I mentioned in the beginning of this review that this was our best Carnival cruise to date. This is for several reasons. The main one is the ship itself. First, the Paradise has a happy, attentive crew. This is a COMPLETE contrast to the crew that we experienced on the Carnival Triumph in January.
A happy crew runs a happy ship. Another important point is that the Paradise is a
smooth-sailing, stable ship (as are most of the Fantasy-class). There is very little motion and
virtually no vibration in any of the rooms, even at the aft end of the ship. Despite being much
larger, the Triumph shuddered badly in the rear dining room and, on several nights, bobbed like a
cork despite calm seas. In all fairness, I've been told that the problem was not with the Triumph
herself, but with the way she was being "driven" by whoever was at the helm. The Paradise
has a new "Azipod" propulsion system that enables her to have such low levels of vibration
and increased speed. I thought it was all hype when I heard about it, but it really does work. She
is the last of the Fantasy-class vessels that was built in Finland, and in my opinion a great
advancement over the earlier ships of the same class.
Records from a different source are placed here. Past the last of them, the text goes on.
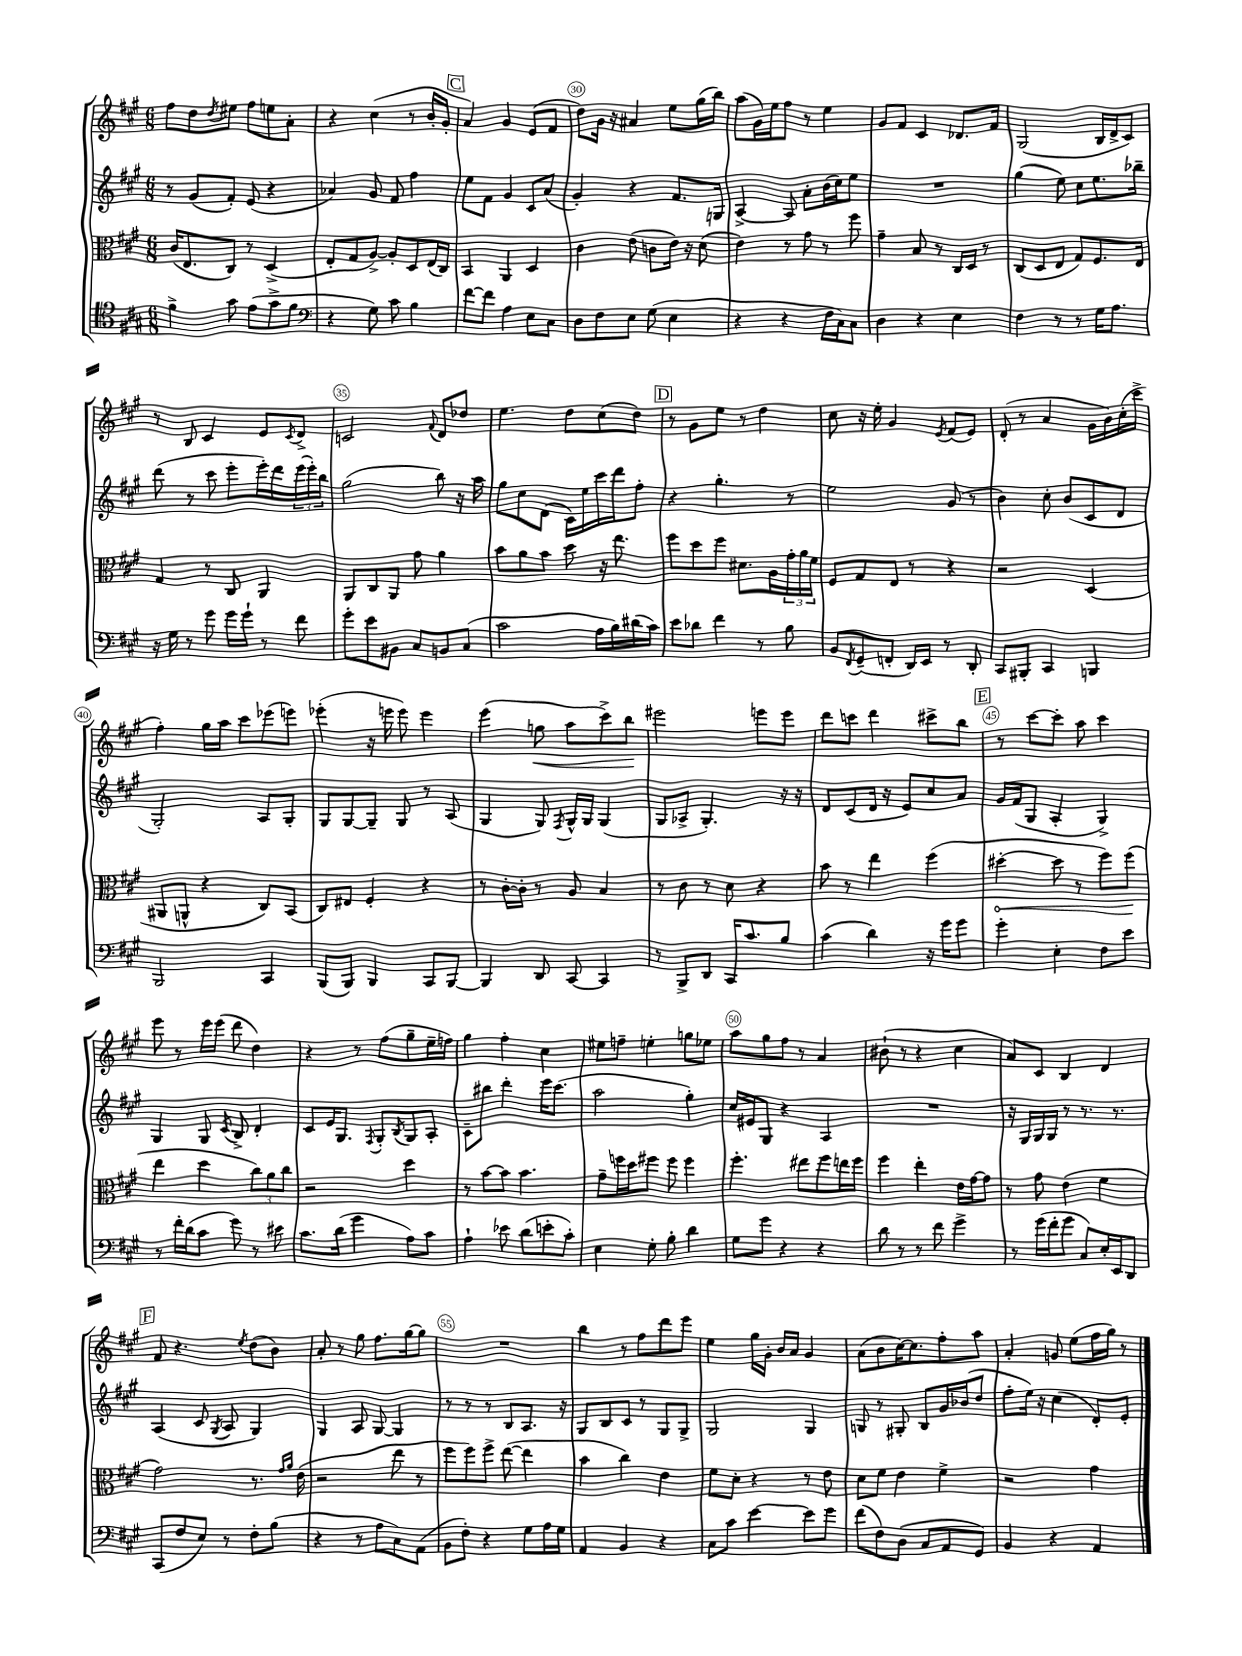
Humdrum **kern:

**kern	**kern	**kern	**kern
*staff4	*staff3	*staff2	*staff1
*clefC4	*clefC3	*clefG2	*clefG2
*k[f#c#g#]	*k[f#c#g#]	*k[f#c#g#]	*k[f#c#g#]
*M6/8	*M6/8	*M6/8	*M6/8
4f#^	(16c#	8r	8ff#
.	8.E	.	.
.	.	(8g#	8dd
.	.	.	8qdd
8g#	8C#)	8f#')	8ee#
(8e	8r	(8e	8ff#
8g#^	(4D^	4r	8ee
8f#	.	.	8a'
=	=	=	=
*clefF4	*	*	*
4r	8E'	4a-)	4r
.	8G#	.	.
8G#)	[8A^)	8g#	(4cc#
8c#	8A']	8f#	.
4B	8D	4ff#	8r
.	(16E	.	16b'
.	16C#)	.	16g#'
=	=	=	=
[8f#	4BB	8ee	4a)
8f#]	.	8f#	.
4A	4AA	4g#	4g#
8E	4D	8c#	(8e
8C#	.	(8a	8f#
=	=	=	=
8D	4c#	4g#')	8dd)
8F#	.	.	16g#
.	.	.	16r
8E	(8e	4r	4a#
(8G#	8c	.	.
4E	16e)	8.f#	8ee
.	16r	.	.
.	(8d	.	(16gg#
.	.	16G	16bb)
=	=	=	=
4r	4e)	[4A^	(8aa
.	.	.	16g#)
.	.	.	16ee
4r	8r	8A]	8ff#
.	8g#	8a'	8r
16F#	8r	(16b	4ee
16C#)	.	16cc#)	.
8C#	8ff#	8ee	.
=	=	=	=
4D	4g#~	2.r	8g#
.	.	.	8f#
4r	8B	.	4c#
.	8r	.	.
4E	16C#	.	8.d-
.	16D	.	.
.	8r	.	.
.	.	.	16f#
=	=	=	=
4F#	(8C#	(4gg#	(2G#
.	8D	.	.
8r	8E	8ee)	.
8r	8G#)	8cc#	.
16G#	8.F#	8.ee	16B
8.A	.	.	16d^
.	.	.	8c#)
.	16E	16bb-~	.
=	=	=	=
16r	4G#	(8ddd	8r
16G#	.	.	.
8r	.	8r	8B
8g#	8r	8ccc#	4c#
16g#	8C#	8eee'	.
16g#`	.	.	.
8r	4AA	16eee')	8e
.	.	16ddd	.
.	.	.	8qc#
8f#	.	(24eee	8d^
.	.	24eee')	.
.	.	24bb	.
=	=	=	=
8g#'	8AA	(2gg#	2c
8e	8C#	.	.
8BB#	8AA	.	.
8C#	8g#	.	.
.	.	.	8qqf#
8BB	4a	8bb)	8d
(8C#	.	16r	8dd-
.	.	16aa	.
=	=	=	=
2c#	8b	8gg#	4.ee
.	8a	8cc#	.
.	8b	(8d	.
.	8dd	16c#)	8dd
.	.	16ee	.
16A	16r	16ccc#	(8cc#
16B)	8.ee	16ddd	.
(16d#	.	8ff#'	8dd)
16c#)	.	.	.
=	=	=	=
8e	8ff#	4r	8r
8d-	8dd	.	8g#
4f#	8ff#	4.gg#'	8ee
.	8.d#	.	8r
8r	.	.	4dd
.	16A	.	.
8B	24g#'	8r	.
.	24a	.	.
.	24f#	.	.
=	=	=	=
8BB	8F#	2ee	8cc#
8qFF#	.	.	.
(8GG#~	8G#	.	16r
.	.	.	16ee'
8FF'	8E	.	4g#
16DD)	8r	.	.
16EE	.	.	.
.	.	.	8qe
8r	4r	(8g#	(8f#
8DD'	.	8r	8e)
=	=	=	=
8CC#	2r	4b)	(8d'
8BBB#'	.	.	8r
4CC#	.	8cc#'	4a
.	.	(8b	.
4BBB	(4D	8c#	16g#
.	.	.	16b)
.	.	8d	(16cc#'
.	.	.	16ccc#^
=	=	=	=
2BBB	8AA#	2G#')	4ff#')
.	8AA^^	.	.
.	4r	.	16gg#
.	.	.	16aa
.	.	.	8ccc#
4CC#	8C#)	8A	(8eee-
.	(8BB	8G#'	8eee)
=	=	=	=
(8BBB	8C#)	8G#	(4eee-'
8BBB)	8E#	[8G#	.
4BBB	4F#'	8G#~]	16r
.	.	.	16eee
.	.	8G#	8eee)
8CC#	4r	8r	4eee
[8BBB	.	(8A	.
=	=	=	=
4BBB]	8r	4G#	(4eee
.	[16c#'	.	.
.	16c#']	.	.
8DD	8r	8G#)	8gg
.	.	8qF#	.
[8CC#	8A	16G#^^	8aa
.	.	16G#	.
4CC#]	4B	(4G#	8ccc#^)
.	.	.	8bb
=	=	=	=
8r	8r	8G#	2eee#
8BBB^	8c#	8A-^	.
8DD	8r	4.G#')	.
16CC#	8d	.	.
8.c#	.	.	.
.	4r	.	8eee
8B	.	16r	8eee
.	.	16r	.
=	=	=	=
(4c#	8b	8d	8ddd
.	8r	(8c#	8ccc
4d)	4ee	16d	4ddd
.	.	16r	.
.	.	8e)	.
16r	(4ff#	8cc#	8ccc#^
16g#	.	.	.
8g#	.	8a	8bb
=	=	=	=
4g#'	[4dd#'	16g#	8r
.	.	(16f#	.
.	.	8G#	[8ccc#
4E'	8dd#]	4A'	8ccc#']
.	8r	.	8aa
8F#	8ff#)	4G#^)	4ccc#
8e	(8ff#	.	.
=	=	=	=
8r	4ee	4G#	8eee
16f#'	.	.	8r
(16d	.	.	.
8c#	4dd	8G#	16eee
.	.	.	(16eee
.	.	8qc#	.
8g#)	.	8B^	8ddd
8r	12cc#)	4d'	4dd)
.	12a	.	.
8e#	.	.	.
.	12cc#	.	.
=	=	=	=
8.c#	2r	8c#	4r
.	.	16e	.
(16d	.	8.G#	.
4g#	.	.	8r
.	.	8qF#	.
.	.	8G#'	(8ff#
.	.	8qB	.
8A)	4dd	8G#	8gg#~
8c#	.	8A'	16ee~
.	.	.	16ff)
=	=	=	=
4A`	8r	8c#~	4gg#
.	[8b	8bb#	.
8e-	8b]	4ddd'	4ff#'
(8d	4.b	.	.
8e'	.	16eee	4cc#
.	.	(8.ccc#	.
8c#')	.	.	.
=	=	=	=
4E	8g#~	2aa	8ee#
.	16ff	.	8ff~
.	16dd	.	.
8G#'	8ff#	.	4ee'
8B'	8ff#	.	.
4d	4ff#	4gg#')	8gg
.	.	.	8ee-
=	=	=	=
8G#	4.ff#'	16cc#	8aa
.	.	16e#	.
8g#	.	8G#	8gg#
4r	.	4r	8ff#
.	8ee#	.	8r
4r	8ff#	4A	4a
.	16ee	.	.
.	16ff#	.	.
=	=	=	=
8d	4ff#	2.r	(8b#`
8r	.	.	8r
8r	4ee'	.	4r
8f#	.	.	.
4g#^	16e	.	4cc#
.	[16g#	.	.
.	8g#]	.	.
=	=	=	=
8r	8r	16r	8a)
.	.	16G#	.
(16g#	8g#	16G#	8c#
16f#'	.	16G#	.
8g#	(4e	8r	4B
8C#)	.	8.r	.
16E'	4f#	.	4d
16EE	.	8.r	.
8DD	.	.	.
=	=	=	=
(8CC#	2g#)	(4A	8f#
8F#	.	.	4.r
8E)	.	8c#	.
.	.	8qG#	.
8r	.	8A	.
.	.	.	8qee
8F#'	8.r	4G#)	(8dd
(8B	.	.	8b)
.	16qqg#	.	.
.	16qqa	.	.
.	(16e	.	.
=	=	=	=
4r	2r	4G#	8a'
.	.	.	8r
8r	.	8A	8gg#
8A	.	[8G#	8.ff#
8C#)	8ee	4G#]	.
.	.	.	[16gg#
(8AA	8r	.	8gg#]
=	=	=	=
8BB	8ff#	8r	2.r
8F#')	8ff#)	8r	.
4r	8ff#^	8r	.
.	([8ee	8B	.
8G#	4ee]	8.A	.
16A	.	.	.
16G#	.	16r	.
=	=	=	=
4AA	4b	8G#	4bb
.	.	8B	.
4BB	4cc#)	8c#	8r
.	.	8r	8ff#
4r	4e	8G#	8ddd
.	.	8G#^	8eee
=	=	=	=
8C#	8f#	2G#	4ee
8c#	8d'	.	.
[4e	4r	.	16gg#
.	.	.	16g#'
.	.	.	16b
.	.	.	16a
8e]	8r	4G#	4g#
8g#	8e	.	.
=	=	=	=
(8f#	8d	8G	(8a
8F#)	8f#	8r	8b
(8D	4e	8G#'	[16cc#)
.	.	.	8.cc#]
8C#	.	8B	.
8AA	4f#^	16g#	8ff#'
.	.	(16b-	.
8GG#)	.	8dd	8aa
=	=	=	=
4BB	2r	8ff#'	4a'
.	.	16ee)	.
.	.	16r	.
4r	.	(4cc#	8g
.	.	.	(8ee
4AA	4g#	8d')	16ff#
.	.	.	16gg#)
.	.	8e'	8r
==	==	==	==
*-	*-	*-	*-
Finally, as I mentioned earlier, we took the Paradise to the Eastern Caribbean. We had sailed aboard the Triumph to the Western Caribbean four months earlier, so comparisons were inevitable. I preferred the ports of call on our western route. To me, San Juan was a waste of time. Most things were closed by the time we got there and no entertainment is allowed aboard the ship while she is there, by order of the Puerto Rican government. At least we got to enjoy the ship at night while many passengers were ashore.
Virgin Gorda and Tortola were nice, but small. Virgin Gorda is an optional excursion from where the ship stops in Tortola. Anyone who has seen how passengers are dropped off for Playa del Carmen on the way to Cozumel will get the idea. Same thing here. The ship offered this excursion for about $40 per person. My wife and I walked a short distance from the Paradise to the Virgin Gorda shuttle and got tickets and taxi transfers for less than $20 per person. We got the exact same thing that the tour offered with a little over 50% savings. In fact many of the gift shop staff from our ship were on the ferry with us and told us that we were going to the exact same place as the tour.
There was little to do on Virgin Gorda, but The Baths area was beautiful and made for a great day at the beach Tortola itself is pretty, but has little to do and few places for the wives to shop.
St. Thomas was the best stop on this route. Shopping is the order of the day, and if you've ever wanted to buy it, chances are it's here and at a discount. It reminded me of Nassau in a lot of ways. Minus the heckling by street vendors, that is. We took a taxi that we hailed in the downtown area to Megan's Bay. I think this is one of the most beautiful places I've ever seen. Right up there with Dunn's River Falls in Jamaica. This is a secluded beach that is surrounded on three sides by lush mountains. Kind of like a tropical fjord, if you can picture that. Definitely worth the $8 cab fare.
In closing, this was a good cruise on a great ship. If I had it to do all over again, I would have taken this ship on the Western Caribbean route that Carnival offers. I think that would have been the best of both worlds. There were things that we didn't like about this cruise, but the had more to do with the destinations than the ship and her crew. Take a good look at this ship, especially if you're a non-smoker. I doubt you'll be disappointed.